US retail spending took a dive in March as the coronavirus forced businesses to close and shoppers to stay home, falling 8.7 percent from the prior month, the Commerce Department reported Wednesday.
The result was slightly better than expected but shows the rapid deterioration from the 0.4 percent decline in February, with sales plunging in sectors including clothing, furniture and motor vehicles and parts dealers.
The changes reflect the efforts to contain the pandemic, which has forced lockdowns and causing people to avoid shopping malls and restaurants and remain at home.
The most damaging hit was in motor vehicles where sales collapsed by 25.6 percent. Excluding car sales, total retail sales would have declined only 4.5 percent, the report said.
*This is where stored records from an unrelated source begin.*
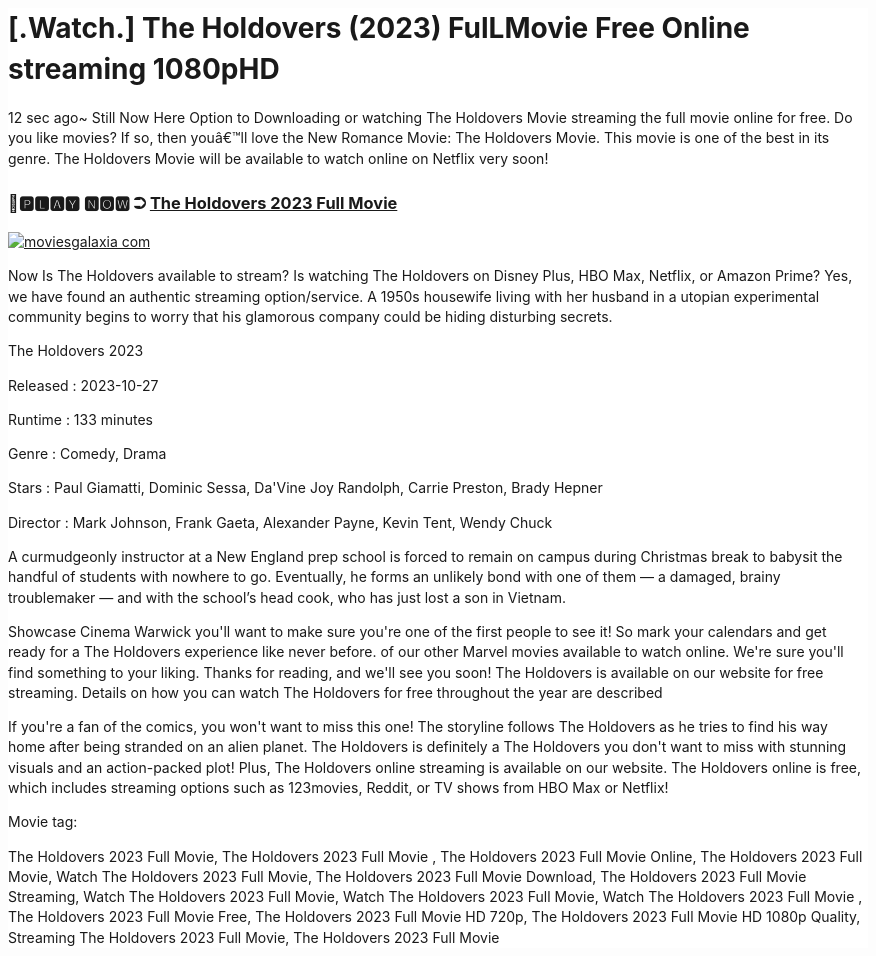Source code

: [.Watch.] The Holdovers (2023) FulLMovie Free Online streaming 1080pHD
=


12 sec ago~ Still Now Here Option to Downloading or watching The Holdovers Movie streaming the full movie online for free. Do you like movies? If so, then youâ€™ll love the New Romance Movie: The Holdovers Movie. This movie is one of the best in its genre. The Holdovers Movie will be available to watch online on Netflix very soon!

### 💯🅿🅻🅰🆈 🅽🅾🆆 ➲ [The Holdovers 2023 Full Movie](https://moviesgalaxia.com/en/movie/840430/the-holdovers)

[![moviesgalaxia com](https://github.com/Wonka-2023-FulLMovie-Free-Online/.github/assets/144251555/7ddb4ffc-2aba-4a25-bd2f-de6d657689ab)](https://moviesgalaxia.com/en/movie/840430/the-holdovers)

Now Is The Holdovers available to stream? Is watching The Holdovers on Disney Plus, HBO Max, Netflix, or Amazon Prime? Yes, we have found an authentic streaming option/service. A 1950s housewife living with her husband in a utopian experimental community begins to worry that his glamorous company could be hiding disturbing secrets.

The Holdovers 2023

Released : 2023-10-27

Runtime : 133 minutes

Genre : Comedy, Drama

Stars : Paul Giamatti, Dominic Sessa, Da'Vine Joy Randolph, Carrie Preston, Brady Hepner

Director : Mark Johnson, Frank Gaeta, Alexander Payne, Kevin Tent, Wendy Chuck

A curmudgeonly instructor at a New England prep school is forced to remain on campus during Christmas break to babysit the handful of students with nowhere to go. Eventually, he forms an unlikely bond with one of them — a damaged, brainy troublemaker — and with the school’s head cook, who has just lost a son in Vietnam.

Showcase Cinema Warwick you'll want to make sure you're one of the first people to see it! So mark your calendars and get ready for a The Holdovers experience like never before. of our other Marvel movies available to watch online. We're sure you'll find something to your liking. Thanks for reading, and we'll see you soon! The Holdovers is available on our website for free streaming. Details on how you can watch The Holdovers for free throughout the year are described

If you're a fan of the comics, you won't want to miss this one! The storyline follows The Holdovers as he tries to find his way home after being stranded on an alien planet. The Holdovers is definitely a The Holdovers you don't want to miss with stunning visuals and an action-packed plot! Plus, The Holdovers online streaming is available on our website. The Holdovers online is free, which includes streaming options such as 123movies, Reddit, or TV shows from HBO Max or Netflix!

Movie tag:

The Holdovers 2023 Full Movie, The Holdovers 2023 Full Movie , The Holdovers 2023 Full Movie Online, The Holdovers 2023 Full Movie, Watch The Holdovers 2023 Full Movie, The Holdovers 2023 Full Movie Download, The Holdovers 2023 Full Movie Streaming, Watch The Holdovers 2023 Full Movie, Watch The Holdovers 2023 Full Movie, Watch The Holdovers 2023 Full Movie , The Holdovers 2023 Full Movie Free, The Holdovers 2023 Full Movie HD 720p, The Holdovers 2023 Full Movie HD 1080p Quality, Streaming The Holdovers 2023 Full Movie, The Holdovers 2023 Full Movie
Food service and drinking places saw sales plunge 26.5 percent compared to February, while gasoline stations, buffeted by low oil prices and restrictions on movement in states, saw a decline of 17.2 percent.
However, food and beverage stores reported sales surged 25.6 percent amid a rush of panic buying as families rushed to stock up, while health and personal care stores also reported growth of 4.3 percent.
Online retailers saw sales rise 3.1 percent.
Compared to a year ago, total retail sales fell of 6.2 percent.
A separate report from the Federal Reserve Bank of New York showed business activity plummeting by more than ever in the state, which is the site of the worst coronavirus outbreak in the country.
The Empire State Manufacturing Survey fell by 57 points to -78.2, its lowest level ever recorded. The index hit -34.3 during the global financial crisis.
A whopping 85 percent of manufacturing firms reported business conditions had worsened while just seven percent reported improvement, and the survey showed declines in employment, new orders, shipments and inventories.
"Severely depressed demand, supply disruptions and extremely high uncertainty will keep manufacturing on an extremely weak trajectory in the near term," Oxford Economics wrote in a note.
While predicting a recovery in New York manufacturing in the third quarter, they warned "the risk of an extended lockdown could make for a very slow and uneven recovery."